Forgotten Algorithm – Dataset Merge using hi-lo merge

One of the algorithms that I learned when I worked on Cobol and C was how to merge two datasets. At that time programmers called it the hi-lo algorithm. I learned it because I had to use it in a lot of different programs. The basic premise of this algorithm is to join two or more datasets based on some pre-defined criteria.

Merge Sample

I put a sample above where two datasets are merged to create a new dataset. It is a very efficient looping as the entire thing runs on O(n) complexity.

Algorithm Basics

I am adding below the steps for this algorithm,

  • Sort both dataset on the sort key
  • Open both lists, and iterate one item at a time using two counters
  • If the items match,
    • Add the newer message to merge list
    • Increment both counters to read next record from list
  • If item only exists in left list,
    • Add this record to merge list
    • Increment the counter for the left list only
  • If items only exists in right list,
    • Add this record to merge list
    • Increment the counter for the right list only
  • Keep on repeating till we exhaust both lists

I will present next a real use case where I had to use this algorithm recently.

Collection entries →
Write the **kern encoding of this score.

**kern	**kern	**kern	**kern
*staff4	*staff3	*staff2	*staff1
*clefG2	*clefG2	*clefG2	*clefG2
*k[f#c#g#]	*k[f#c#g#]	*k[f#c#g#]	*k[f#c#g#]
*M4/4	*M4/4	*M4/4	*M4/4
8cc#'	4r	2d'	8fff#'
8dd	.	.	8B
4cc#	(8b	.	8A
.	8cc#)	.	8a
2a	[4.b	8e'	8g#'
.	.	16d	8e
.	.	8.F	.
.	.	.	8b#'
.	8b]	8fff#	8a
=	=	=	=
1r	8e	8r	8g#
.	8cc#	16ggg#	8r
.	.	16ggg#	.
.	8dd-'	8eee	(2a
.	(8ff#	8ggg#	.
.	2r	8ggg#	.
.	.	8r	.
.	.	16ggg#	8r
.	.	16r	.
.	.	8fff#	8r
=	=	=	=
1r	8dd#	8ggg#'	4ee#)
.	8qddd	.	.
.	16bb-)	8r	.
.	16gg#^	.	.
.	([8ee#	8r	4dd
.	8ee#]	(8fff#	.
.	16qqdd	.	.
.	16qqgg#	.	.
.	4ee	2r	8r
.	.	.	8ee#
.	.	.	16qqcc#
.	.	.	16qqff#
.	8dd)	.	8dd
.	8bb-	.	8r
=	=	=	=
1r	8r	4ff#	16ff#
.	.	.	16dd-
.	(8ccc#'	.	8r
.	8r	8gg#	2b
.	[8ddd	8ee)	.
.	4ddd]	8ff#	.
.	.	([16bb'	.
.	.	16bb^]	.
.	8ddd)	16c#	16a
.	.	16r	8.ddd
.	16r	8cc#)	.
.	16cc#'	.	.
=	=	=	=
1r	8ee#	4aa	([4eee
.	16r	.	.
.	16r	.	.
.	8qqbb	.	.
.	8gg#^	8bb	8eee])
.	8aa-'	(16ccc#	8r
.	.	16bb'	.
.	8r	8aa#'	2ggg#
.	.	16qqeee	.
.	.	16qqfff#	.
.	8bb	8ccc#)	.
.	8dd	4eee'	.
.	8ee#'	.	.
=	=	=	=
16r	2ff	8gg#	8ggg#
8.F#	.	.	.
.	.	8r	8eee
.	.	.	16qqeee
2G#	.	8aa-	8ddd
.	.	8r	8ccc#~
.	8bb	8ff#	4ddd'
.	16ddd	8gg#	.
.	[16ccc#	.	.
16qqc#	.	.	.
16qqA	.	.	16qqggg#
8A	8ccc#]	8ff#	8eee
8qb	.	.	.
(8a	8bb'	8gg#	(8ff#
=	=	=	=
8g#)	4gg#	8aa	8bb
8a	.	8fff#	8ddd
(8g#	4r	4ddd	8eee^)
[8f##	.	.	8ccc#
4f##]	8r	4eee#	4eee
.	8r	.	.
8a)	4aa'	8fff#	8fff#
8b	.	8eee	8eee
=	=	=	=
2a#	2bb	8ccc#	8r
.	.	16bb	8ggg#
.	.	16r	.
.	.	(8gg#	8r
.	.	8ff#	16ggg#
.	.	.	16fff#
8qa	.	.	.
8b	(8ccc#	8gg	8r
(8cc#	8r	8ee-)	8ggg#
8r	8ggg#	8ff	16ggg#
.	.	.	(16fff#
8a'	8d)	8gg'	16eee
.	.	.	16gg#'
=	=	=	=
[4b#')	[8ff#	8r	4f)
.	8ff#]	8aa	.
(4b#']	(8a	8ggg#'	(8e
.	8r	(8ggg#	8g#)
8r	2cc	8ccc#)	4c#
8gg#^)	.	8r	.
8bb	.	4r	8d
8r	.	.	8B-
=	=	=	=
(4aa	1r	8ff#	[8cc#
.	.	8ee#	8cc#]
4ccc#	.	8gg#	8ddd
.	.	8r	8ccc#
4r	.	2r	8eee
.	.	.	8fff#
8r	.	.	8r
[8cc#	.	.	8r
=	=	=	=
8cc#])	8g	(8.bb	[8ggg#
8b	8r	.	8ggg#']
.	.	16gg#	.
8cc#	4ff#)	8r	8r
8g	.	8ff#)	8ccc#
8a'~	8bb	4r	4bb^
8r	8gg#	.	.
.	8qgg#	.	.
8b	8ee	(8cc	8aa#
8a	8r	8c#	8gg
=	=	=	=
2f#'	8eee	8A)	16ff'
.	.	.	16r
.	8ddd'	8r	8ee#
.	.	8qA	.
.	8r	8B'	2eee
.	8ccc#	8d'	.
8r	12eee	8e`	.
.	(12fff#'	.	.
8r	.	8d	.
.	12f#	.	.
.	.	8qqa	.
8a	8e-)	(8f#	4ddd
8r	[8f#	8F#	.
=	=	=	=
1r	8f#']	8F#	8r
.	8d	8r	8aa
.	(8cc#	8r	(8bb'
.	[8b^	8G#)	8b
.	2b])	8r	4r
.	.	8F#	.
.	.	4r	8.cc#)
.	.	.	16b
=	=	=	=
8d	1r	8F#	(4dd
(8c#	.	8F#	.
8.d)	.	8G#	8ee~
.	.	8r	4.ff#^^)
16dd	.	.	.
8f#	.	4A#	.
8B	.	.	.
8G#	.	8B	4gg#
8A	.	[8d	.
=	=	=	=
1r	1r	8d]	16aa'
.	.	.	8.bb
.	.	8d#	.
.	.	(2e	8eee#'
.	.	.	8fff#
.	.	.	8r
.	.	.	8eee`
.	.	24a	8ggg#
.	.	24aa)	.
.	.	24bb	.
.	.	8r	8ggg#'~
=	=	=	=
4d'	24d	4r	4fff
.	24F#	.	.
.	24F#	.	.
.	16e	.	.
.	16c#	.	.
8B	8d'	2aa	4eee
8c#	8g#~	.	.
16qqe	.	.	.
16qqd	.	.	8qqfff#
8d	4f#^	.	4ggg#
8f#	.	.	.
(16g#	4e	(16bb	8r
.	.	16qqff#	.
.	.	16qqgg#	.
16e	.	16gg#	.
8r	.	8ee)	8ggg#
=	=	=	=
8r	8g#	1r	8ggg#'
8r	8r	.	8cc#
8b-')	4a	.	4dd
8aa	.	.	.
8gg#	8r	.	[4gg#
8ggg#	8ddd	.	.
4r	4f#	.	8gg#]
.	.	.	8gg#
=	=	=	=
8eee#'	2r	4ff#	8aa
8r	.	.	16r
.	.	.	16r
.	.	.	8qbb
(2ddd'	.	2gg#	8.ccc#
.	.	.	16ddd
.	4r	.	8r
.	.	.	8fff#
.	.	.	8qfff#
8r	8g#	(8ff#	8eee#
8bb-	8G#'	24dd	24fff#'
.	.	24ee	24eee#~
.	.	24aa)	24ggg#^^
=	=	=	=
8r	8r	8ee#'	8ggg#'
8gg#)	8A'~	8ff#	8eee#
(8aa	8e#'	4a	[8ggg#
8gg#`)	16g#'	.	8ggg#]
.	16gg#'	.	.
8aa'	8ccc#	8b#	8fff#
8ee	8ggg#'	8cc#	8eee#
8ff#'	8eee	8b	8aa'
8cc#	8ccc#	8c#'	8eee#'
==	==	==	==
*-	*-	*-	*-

What to do →
1. Copy everything in the hi-lo merge article from "I put a sample" down to "on O(n) complexity.", swapping "efficient" out for "fast".
2. Write the next part of the hi-lo merge article, starting after its last sentence.

Results of the exercise →
1.
I put a sample above where two datasets are merged to create a new dataset. It is a very fast looping as the entire thing runs on O(n) complexity.

2.
Example Implementation

I use a offline password store extensively. Since it is offline, and I work out of different machines, there is always a tendency of this database going out of sync between the different machines. I plan to use a NAS drive to keep the DB, but that also does not solve the problem when I am out of my home. All of these just because I do not want my passwords to be stored online :).

Anyway, I digress. After I came back from vacation one of these password databases was all out of sync from my master database. So, I had to merge the databases – and the first thing I remember was the way we used to merge using Cobol.

The structure of the data looks as follows,

title:     Some name for the entry
user:      Username for the site
password:  Password
url:       URL for the site
groups:    Add to the group
created:   When was this created?
modified:  When was this modified?
notes:     Notes
tags:      Tags

What we are doing in this is to get two copies of the data files and merge them based on the algorithm defined above.

Algorithm Implementation

We will define couple of utility functions before we start the main implementation. The first one is for loading a file into a specific structure.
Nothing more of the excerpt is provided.